— start of The input —
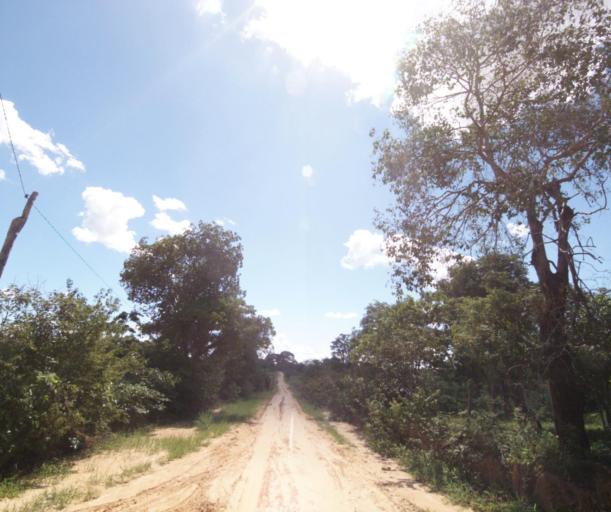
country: BR
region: Bahia
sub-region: Carinhanha
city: Carinhanha
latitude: -14.2344
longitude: -44.3129
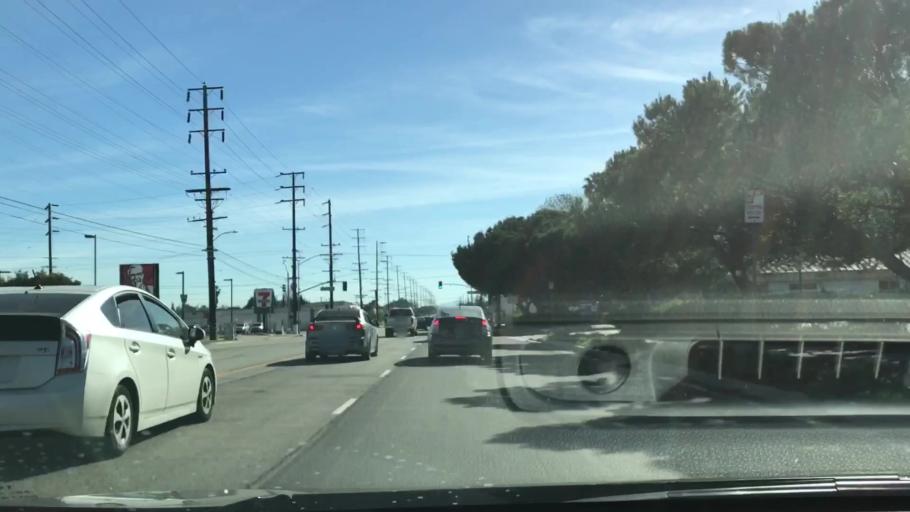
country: US
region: California
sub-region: Los Angeles County
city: Alondra Park
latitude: 33.8813
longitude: -118.3266
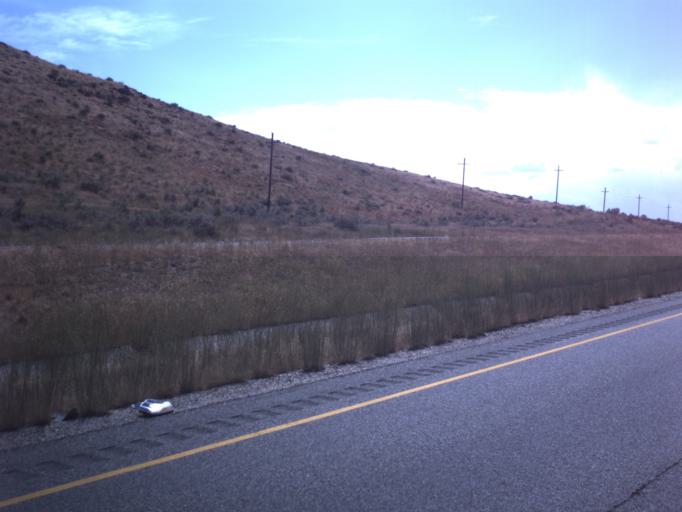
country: US
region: Utah
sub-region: Box Elder County
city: Garland
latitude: 41.8969
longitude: -112.5339
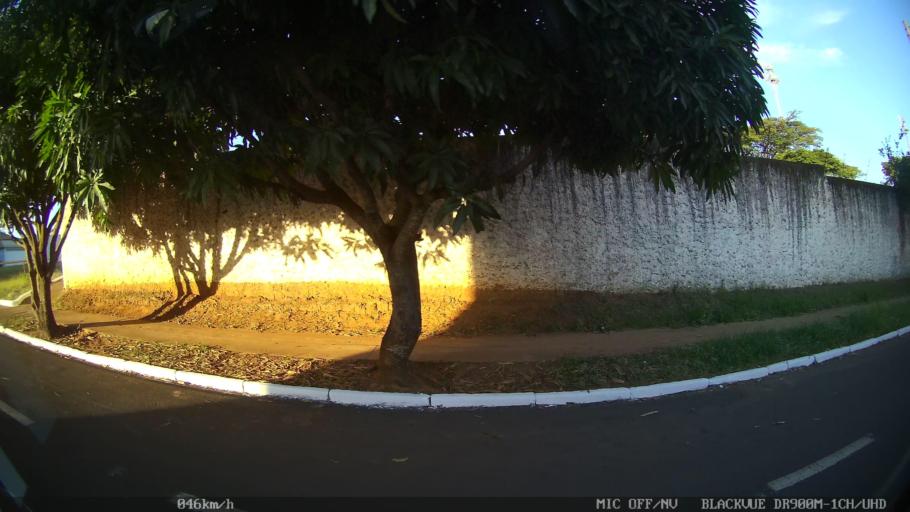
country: BR
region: Sao Paulo
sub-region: Franca
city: Franca
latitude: -20.5349
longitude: -47.3863
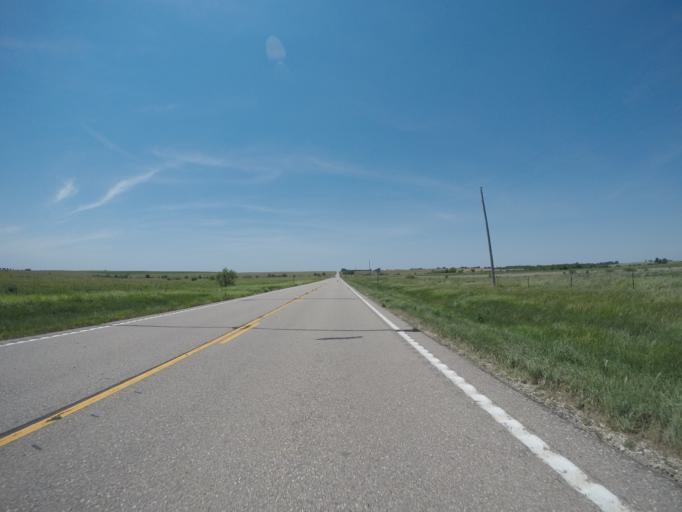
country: US
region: Kansas
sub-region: Dickinson County
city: Solomon
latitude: 39.0305
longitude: -97.3815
— end of The input —
* **Requirement**:
Update the data above by changing every "latitude" to "lat" and keeping everything else the same. Leave out the picture lines.

* **Completed exercise**:
country: BR
region: Bahia
sub-region: Carinhanha
city: Carinhanha
lat: -14.2344
longitude: -44.3129
country: US
region: California
sub-region: Los Angeles County
city: Alondra Park
lat: 33.8813
longitude: -118.3266
country: US
region: Utah
sub-region: Box Elder County
city: Garland
lat: 41.8969
longitude: -112.5339
country: BR
region: Sao Paulo
sub-region: Franca
city: Franca
lat: -20.5349
longitude: -47.3863
country: US
region: Kansas
sub-region: Dickinson County
city: Solomon
lat: 39.0305
longitude: -97.3815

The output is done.